Cate Blanchett stars as a lusty, preening stateswomen in a geopolitical satire from the experimental filmmaker Guy Maddin.

A group of actors playing politicians sit at a round table in a marble gazebo and hold hands near a lake.

Cate Blanchett, in a coral suit jacket, stars as the German head of state in “Rumours.”Credit...Bleecker Street

Oct. 17, 2024Updated 8:14 a.m. ET

Rumours

NYT Critic’s Pick

Directed by Evan Johnson, Galen Johnson, Guy Maddin

Comedy, Drama, Horror

R

1h 43m

“It’s better to burn out than to fade away” is both a Neil Young lyric and the quote that encapsulates the ethos of “Rumours,” an extremely funny geopolitical satire from the fertile imagination of Guy Maddin, the Canadian experimental filmmaker who once put Isabella Rossellini into a pair of beer-filled glass legs.

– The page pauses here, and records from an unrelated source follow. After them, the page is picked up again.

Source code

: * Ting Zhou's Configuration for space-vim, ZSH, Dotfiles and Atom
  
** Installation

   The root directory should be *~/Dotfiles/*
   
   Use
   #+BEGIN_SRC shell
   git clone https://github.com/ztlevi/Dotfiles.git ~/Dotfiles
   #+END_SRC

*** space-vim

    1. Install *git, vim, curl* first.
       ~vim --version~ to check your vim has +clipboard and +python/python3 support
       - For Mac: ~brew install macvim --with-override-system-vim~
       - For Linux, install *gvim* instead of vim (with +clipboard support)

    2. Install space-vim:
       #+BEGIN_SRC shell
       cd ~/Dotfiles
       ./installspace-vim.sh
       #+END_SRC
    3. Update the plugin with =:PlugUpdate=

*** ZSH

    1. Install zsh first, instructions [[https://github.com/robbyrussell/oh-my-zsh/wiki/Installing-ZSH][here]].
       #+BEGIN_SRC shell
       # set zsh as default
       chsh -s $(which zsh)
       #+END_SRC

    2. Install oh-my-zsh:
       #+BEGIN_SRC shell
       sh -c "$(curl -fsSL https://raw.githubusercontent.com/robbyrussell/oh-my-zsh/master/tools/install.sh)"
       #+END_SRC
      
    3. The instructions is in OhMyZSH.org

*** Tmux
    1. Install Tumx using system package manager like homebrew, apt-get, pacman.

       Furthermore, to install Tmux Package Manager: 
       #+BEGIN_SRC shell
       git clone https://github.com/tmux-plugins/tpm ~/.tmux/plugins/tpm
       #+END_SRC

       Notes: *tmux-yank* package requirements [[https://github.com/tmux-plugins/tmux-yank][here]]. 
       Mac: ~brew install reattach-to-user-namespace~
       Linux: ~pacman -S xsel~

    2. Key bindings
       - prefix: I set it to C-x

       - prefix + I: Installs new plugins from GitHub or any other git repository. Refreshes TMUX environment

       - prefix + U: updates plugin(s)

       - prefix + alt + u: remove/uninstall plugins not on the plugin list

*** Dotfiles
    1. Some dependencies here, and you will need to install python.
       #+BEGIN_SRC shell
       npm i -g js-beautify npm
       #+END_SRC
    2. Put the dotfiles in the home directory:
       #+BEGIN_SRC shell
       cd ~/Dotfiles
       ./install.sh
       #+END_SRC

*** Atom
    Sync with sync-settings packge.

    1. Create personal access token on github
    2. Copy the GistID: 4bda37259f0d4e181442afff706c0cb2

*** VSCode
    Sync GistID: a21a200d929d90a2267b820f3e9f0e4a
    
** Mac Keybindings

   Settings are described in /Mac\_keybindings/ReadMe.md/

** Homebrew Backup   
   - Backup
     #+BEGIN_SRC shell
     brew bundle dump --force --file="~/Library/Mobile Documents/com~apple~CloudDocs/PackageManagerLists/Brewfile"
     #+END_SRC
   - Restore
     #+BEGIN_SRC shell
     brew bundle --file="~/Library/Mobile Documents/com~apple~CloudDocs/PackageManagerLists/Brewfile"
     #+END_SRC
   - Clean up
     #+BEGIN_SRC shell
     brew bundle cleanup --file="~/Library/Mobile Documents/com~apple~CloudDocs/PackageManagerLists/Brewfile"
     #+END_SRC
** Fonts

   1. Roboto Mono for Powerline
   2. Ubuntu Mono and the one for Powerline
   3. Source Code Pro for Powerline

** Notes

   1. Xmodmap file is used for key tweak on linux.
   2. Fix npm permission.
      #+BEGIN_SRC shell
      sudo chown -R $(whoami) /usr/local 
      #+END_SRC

There are no prostheses, see-through or otherwise, in “Rumours,” though there are substitute delights: a brain the size of a Volkswagen Beetle, a chatbot designed to ensnare pedophiles and mummified Iron Age corpses. All these creations bedevil the seven fictional heads of state who have convened at an annual G7 summit hosted by Germany, whose randy leader (Cate Blanchett) can’t wait to get it on with her sexy Canadian counterpart (Roy Dupuis). Over a lengthy lunch in a gazebo at a woodsy estate, the seven struggle to draft a joint statement on an unspecified global crisis, unaware that their anodyne musings on peace and prosperity will soon be derailed by mud-splattered mayhem and onanistic zombies.

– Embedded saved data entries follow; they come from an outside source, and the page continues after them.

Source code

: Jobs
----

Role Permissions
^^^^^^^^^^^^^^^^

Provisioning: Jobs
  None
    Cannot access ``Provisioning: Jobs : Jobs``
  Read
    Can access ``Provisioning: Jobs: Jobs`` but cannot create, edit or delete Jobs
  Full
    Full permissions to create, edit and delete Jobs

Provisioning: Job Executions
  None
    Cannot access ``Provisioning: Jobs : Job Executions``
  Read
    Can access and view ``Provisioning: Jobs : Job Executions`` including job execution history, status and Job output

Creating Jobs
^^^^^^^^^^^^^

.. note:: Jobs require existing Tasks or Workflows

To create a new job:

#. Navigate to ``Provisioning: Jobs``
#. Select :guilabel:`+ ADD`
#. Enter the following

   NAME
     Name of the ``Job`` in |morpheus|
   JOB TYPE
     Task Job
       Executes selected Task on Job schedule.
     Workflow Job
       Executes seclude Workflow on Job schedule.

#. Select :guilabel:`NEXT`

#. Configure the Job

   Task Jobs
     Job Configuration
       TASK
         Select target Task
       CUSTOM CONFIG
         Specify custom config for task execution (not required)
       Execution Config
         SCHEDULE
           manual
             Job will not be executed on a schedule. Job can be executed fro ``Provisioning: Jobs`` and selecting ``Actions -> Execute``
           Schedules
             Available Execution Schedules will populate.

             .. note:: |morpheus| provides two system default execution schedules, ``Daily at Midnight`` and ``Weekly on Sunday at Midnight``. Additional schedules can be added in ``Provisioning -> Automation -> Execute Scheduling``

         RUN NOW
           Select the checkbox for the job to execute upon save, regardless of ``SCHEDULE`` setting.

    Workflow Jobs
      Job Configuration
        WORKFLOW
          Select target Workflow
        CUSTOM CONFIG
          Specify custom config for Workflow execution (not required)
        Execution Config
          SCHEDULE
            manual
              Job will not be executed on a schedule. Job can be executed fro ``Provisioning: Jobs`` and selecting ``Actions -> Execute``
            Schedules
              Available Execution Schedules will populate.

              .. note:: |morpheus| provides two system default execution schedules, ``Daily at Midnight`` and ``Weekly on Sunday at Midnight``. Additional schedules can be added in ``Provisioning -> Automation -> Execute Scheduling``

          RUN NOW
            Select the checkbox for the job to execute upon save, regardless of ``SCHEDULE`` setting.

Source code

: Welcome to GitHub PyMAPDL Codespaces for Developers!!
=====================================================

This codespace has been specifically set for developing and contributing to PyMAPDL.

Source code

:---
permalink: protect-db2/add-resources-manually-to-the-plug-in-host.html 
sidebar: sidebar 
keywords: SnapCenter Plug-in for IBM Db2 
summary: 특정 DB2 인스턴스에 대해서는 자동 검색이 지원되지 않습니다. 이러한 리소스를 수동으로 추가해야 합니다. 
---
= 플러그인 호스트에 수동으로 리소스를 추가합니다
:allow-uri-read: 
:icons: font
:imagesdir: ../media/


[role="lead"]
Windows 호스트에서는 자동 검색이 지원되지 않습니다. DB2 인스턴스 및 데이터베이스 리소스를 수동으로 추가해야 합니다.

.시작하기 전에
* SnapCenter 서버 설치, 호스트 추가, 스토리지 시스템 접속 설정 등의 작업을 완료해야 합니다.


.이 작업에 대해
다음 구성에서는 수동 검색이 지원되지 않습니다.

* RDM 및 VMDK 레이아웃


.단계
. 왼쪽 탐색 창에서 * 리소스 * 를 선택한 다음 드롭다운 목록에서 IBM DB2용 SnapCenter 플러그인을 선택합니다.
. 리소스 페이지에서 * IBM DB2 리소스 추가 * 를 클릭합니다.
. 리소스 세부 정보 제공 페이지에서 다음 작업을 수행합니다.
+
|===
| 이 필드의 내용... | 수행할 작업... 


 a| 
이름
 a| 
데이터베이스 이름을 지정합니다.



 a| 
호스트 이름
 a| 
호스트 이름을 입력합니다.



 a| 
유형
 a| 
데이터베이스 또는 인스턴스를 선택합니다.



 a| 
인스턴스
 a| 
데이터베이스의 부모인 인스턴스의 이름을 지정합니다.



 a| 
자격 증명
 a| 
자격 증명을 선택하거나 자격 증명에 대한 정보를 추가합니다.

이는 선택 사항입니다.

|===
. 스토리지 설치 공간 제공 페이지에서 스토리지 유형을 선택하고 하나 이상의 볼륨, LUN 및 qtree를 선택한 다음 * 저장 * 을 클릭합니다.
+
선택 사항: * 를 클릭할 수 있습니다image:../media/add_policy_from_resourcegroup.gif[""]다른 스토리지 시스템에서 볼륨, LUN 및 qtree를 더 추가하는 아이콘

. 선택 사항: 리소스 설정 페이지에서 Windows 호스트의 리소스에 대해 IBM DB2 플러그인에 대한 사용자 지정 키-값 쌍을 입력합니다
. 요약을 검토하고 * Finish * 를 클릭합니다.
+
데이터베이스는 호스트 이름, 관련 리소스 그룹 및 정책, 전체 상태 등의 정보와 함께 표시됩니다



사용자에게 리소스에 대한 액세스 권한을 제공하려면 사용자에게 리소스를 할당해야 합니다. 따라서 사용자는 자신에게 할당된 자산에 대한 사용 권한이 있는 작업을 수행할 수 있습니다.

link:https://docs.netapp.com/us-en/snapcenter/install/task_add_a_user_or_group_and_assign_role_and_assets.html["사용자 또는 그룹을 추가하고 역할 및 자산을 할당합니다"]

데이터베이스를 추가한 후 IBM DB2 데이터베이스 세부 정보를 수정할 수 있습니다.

Sporadically ingenious, occasionally chilling and entirely bonkers, “Rumours” sees Maddin (writing and directing with his longtime collaborators Evan and Galen Johnson) abandoning his more familiar black-and-white, silent-film aesthetic for vibrant color. His fondness for soapy melodrama and bawdy humor, though, remains intact. Canada and Germany slip off for some sylvan slap-and-tickle, unnoticed by Canada’s former lover, the uptight United Kingdom (Nikki Amuka-Bird). Back at the table, France (Denis Ménochet) and Japan (Takehiro Hira) are bonding over historical speeches, while Italy (Rolando Ravello) is repenting for having once dressed up as Mussolini. An apparently addled United States (Charles Dance, who remains however resolutely British) just wants a nap.

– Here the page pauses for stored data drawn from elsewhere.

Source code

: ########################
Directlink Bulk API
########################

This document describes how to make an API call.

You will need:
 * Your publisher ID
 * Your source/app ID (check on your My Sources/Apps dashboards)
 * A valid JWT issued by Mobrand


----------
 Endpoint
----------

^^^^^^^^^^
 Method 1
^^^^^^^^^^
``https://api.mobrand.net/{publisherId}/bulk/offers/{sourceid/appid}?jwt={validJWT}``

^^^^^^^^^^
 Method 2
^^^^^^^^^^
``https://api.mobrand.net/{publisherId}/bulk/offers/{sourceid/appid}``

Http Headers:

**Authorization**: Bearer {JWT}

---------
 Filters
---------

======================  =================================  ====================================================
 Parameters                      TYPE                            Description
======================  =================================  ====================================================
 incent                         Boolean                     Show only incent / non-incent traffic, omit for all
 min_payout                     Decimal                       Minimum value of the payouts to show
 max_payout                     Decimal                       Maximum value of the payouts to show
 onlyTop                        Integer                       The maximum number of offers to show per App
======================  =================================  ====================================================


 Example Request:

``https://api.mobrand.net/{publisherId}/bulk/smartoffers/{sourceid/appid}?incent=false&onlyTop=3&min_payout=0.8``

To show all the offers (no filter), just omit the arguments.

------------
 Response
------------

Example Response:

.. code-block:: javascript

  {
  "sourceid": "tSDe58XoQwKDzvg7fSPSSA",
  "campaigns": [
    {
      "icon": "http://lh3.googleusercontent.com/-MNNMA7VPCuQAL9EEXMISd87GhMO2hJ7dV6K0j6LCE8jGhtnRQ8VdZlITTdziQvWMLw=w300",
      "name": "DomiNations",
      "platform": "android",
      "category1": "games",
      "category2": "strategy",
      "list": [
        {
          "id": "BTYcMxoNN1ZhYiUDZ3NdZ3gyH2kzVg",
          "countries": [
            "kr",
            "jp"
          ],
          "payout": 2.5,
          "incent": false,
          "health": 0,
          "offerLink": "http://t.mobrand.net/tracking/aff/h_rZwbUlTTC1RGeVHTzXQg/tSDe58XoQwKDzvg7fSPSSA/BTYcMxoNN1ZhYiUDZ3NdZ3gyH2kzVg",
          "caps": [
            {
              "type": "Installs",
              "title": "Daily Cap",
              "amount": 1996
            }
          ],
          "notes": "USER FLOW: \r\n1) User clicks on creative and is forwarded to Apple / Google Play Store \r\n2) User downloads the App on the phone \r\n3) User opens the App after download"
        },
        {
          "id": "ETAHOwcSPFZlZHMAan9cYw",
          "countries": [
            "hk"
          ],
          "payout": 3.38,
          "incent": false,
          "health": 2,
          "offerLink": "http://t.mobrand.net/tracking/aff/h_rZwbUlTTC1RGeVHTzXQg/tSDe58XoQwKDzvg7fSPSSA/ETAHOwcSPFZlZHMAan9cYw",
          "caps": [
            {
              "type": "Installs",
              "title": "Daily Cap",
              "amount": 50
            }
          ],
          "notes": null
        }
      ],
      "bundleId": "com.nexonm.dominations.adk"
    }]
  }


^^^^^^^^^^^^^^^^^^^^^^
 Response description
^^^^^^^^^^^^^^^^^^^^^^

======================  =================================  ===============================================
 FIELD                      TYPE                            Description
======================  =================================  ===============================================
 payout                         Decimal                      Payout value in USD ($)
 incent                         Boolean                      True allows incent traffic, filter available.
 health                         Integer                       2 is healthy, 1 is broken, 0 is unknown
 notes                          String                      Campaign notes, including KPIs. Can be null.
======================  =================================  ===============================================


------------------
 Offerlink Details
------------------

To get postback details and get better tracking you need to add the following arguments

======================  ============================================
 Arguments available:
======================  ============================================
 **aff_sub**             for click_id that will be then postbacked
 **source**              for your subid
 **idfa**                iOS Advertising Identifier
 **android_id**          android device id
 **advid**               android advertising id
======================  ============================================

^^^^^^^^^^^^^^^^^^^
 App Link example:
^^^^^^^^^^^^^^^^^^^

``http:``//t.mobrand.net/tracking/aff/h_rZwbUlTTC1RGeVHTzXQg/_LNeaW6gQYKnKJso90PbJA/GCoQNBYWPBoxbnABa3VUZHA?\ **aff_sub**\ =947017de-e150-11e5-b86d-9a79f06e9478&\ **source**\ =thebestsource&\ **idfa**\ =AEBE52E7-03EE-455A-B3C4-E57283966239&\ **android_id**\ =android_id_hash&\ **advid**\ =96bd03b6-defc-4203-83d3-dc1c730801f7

Shot in Hungary, Stefan Ciupek’s richly textured and often surreal images drive a mood that darkens inexorably from goofy to skin-pricklingly ominous. As night falls, the seven find themselves abandoned in the forest with neither cell service nor servants. Unnerved by eerie sounds and a vile wind, they discover that an ancient bog man, which Germany had exhumed, has now caused other oozing carcassesto rise up, some with penises slung around their necks like knobby necklaces. Or maybe they’re just filthy political protesters?